Wednesday, June 25, 2008

The IGNORE operator

It occurs to me that Google (or, really, any keyword-style search engine) could use a new operator.

At the moment, I can specify that a keyword or phrase either be included or excluded. A search of A -B, for example, includes all hits of "A" that don't also include "B." So "A" gets found, but "B" doesn't. So far, so good.

But most web pages are not so simple - they have multiple occurrences of keywords, especially when I'm looking at the most relevant results. So "A, and also A and B" may be relevant to what I'm looking for, but that pesky B keeps the result off my list.

A more concrete example: I was looking up uses of the word "patriarchy" on blogs I comment on. There's a quite popular (if quite controversial) feminist blog known as "I Blame the Patriarchy" that's on quite a few blogrolls. If I simply search for jfpbookworm patriarchy, I'm going to get a hit on every single page on Feministing that contains my username, regardless of whether "patriarchy" was included. On the other hand, if I search for jfpbookworm patriarchy -"i blame the patriarchy", I'm going to miss all the results on any site that includes the blogroll on article pages, not to mention any article where IBTP was named.

What I want to look for is all pages that contain the terms "jfpbookworm" and "patriarchy", except that I want to ignore instances of "patriarchy" where it occurs only as part of the phrase "I Blame the Patriarchy." I don't think this is possible by stringing together OR, AND and NOT operators, because there's no way to limit the scope to less than the entire page.

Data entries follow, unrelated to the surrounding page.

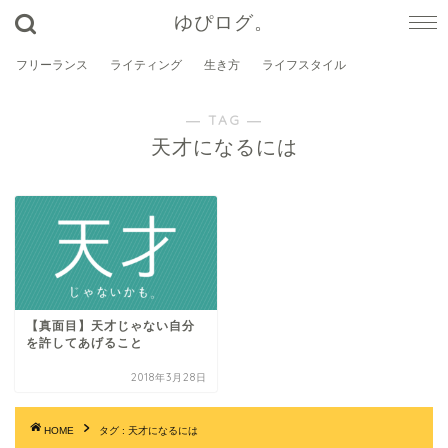
ゆぴログ。
フリーランス
ライティング
生き方
ライフスタイル
― TAG ―
天才になるには
【真面目】天才じゃない自分
を許してあげること
2018年3月28日
HOME
タグ : 天才になるには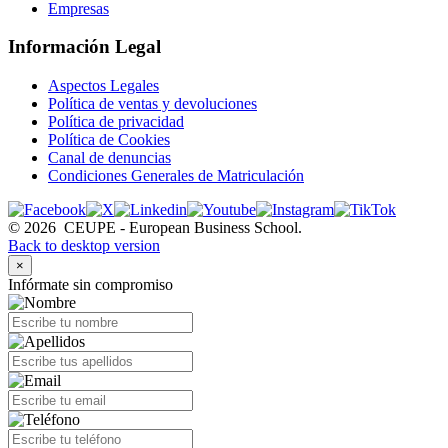
Empresas
Información Legal
Aspectos Legales
Política de ventas y devoluciones
Política de privacidad
Política de Cookies
Canal de denuncias
Condiciones Generales de Matriculación
©
2026
CEUPE - European Business School.
Back to desktop version
×
Infórmate sin compromiso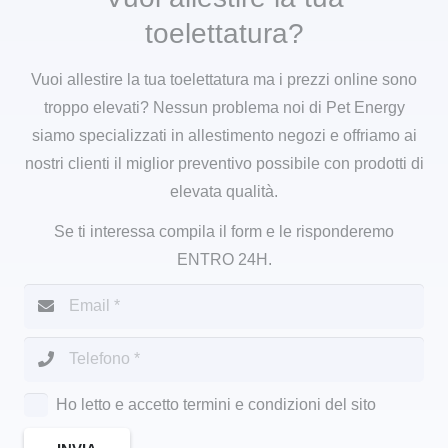
toelettatura?
Vuoi allestire la tua toelettatura ma i prezzi online sono
troppo elevati? Nessun problema noi di Pet Energy
siamo specializzati in allestimento negozi e offriamo ai
nostri clienti il miglior preventivo possibile con prodotti di
elevata qualità.
Se ti interessa compila il form e le risponderemo
ENTRO 24H.
Ho letto e accetto termini e condizioni del sito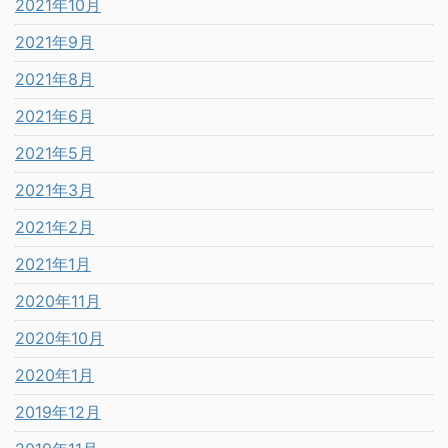
2021年10月
2021年9月
2021年8月
2021年6月
2021年5月
2021年3月
2021年2月
2021年1月
2020年11月
2020年10月
2020年1月
2019年12月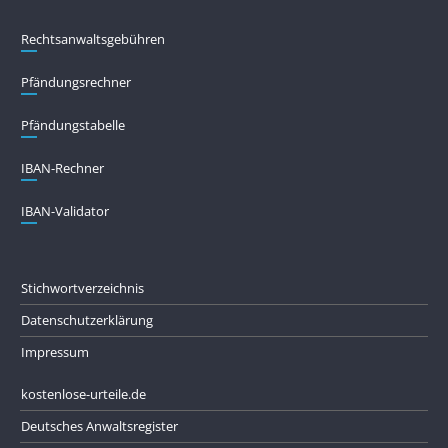
Rechtsanwaltsgebühren
Pfändungs­rechner
Pfändungs­tabelle
IBAN-Rechner
IBAN-Validator
Stichwortverzeichnis
Datenschutzerklärung
Impressum
kostenlose-urteile.de
Deutsches Anwaltsregister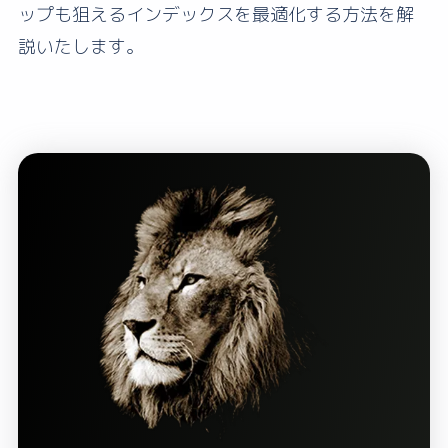
ップも狙えるインデックスを最適化する方法を解
説いたします。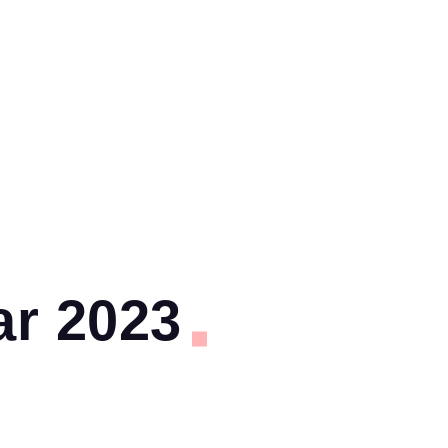
ar 2023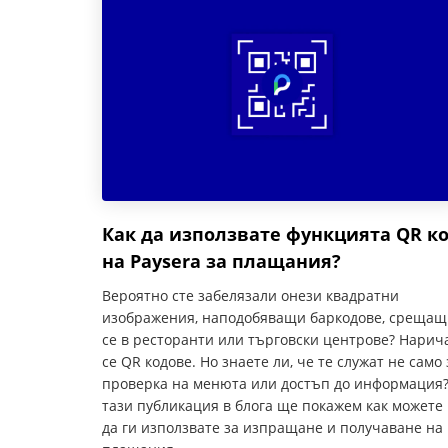
Как да използвате функцията QR к
на Paysera за плащания?
Вероятно сте забелязали онези квадратни
изображения, наподобяващи баркодове, срещащ
се в ресторанти или търговски центрове? Нарич
се QR кодове. Но знаете ли, че те служат не само 
проверка на менюта или достъп до информация?
тази публикация в блога ще покажем как можете
да ги използвате за изпращане и получаване на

What's needed, I think, is an IGNORE operator (I'd propose using "!" as the shorthand, because as far as I'm aware the symbol isn't used and it already has a negation connotation), which says "this phrase is not what I'm searching for, but it's not so obviously wrong that its presence connotes irrelevance." Its use would look something like jfpbookworm patriarchy !"i blame the patriarchy", which would take all the hits for "jfpbookworm patriarchy", "de-highlight" instances of "i blame the patriarchy," and then check again to see if all the keywords are highlighted. (There may be a more efficient way to do this; that's left as an exercise for the reader.)

So what do y'all think? Good idea? Idiosyncratic grumble? Just plain incomprehensible?

3 comments:

Aerik said...

Or you could remove the domain entirely

+jfpbookworm +patriarchy -site:iblamethepatriarchy.com

You know you can do that, right?

Aerik said...

Oh, or you can us the link: operator to slim it down even more

+jfpbookrom intext:patriarchy -link:iblamethepatriarchy.com -site:iblamethepatriarchy.com

jfpbookworm said...

You can do that, but that's not quite the result I'm looking for.

For one thing, it's not just IBTP I'm trying to remove (I don't actually comment there, so it's pretty moot; it's more about places like Feministing that include a link to IBTP on every page). Now I could go through and remove specific sites one by one as they occur, but that's time-consuming, even more so than just skipping past the results.

Second, I *don't* want to remove every result from a site. If I comment using the word "patriarchy" over at Feministing, that should register while a page that simply contains the word as part of the blogroll shouldn't.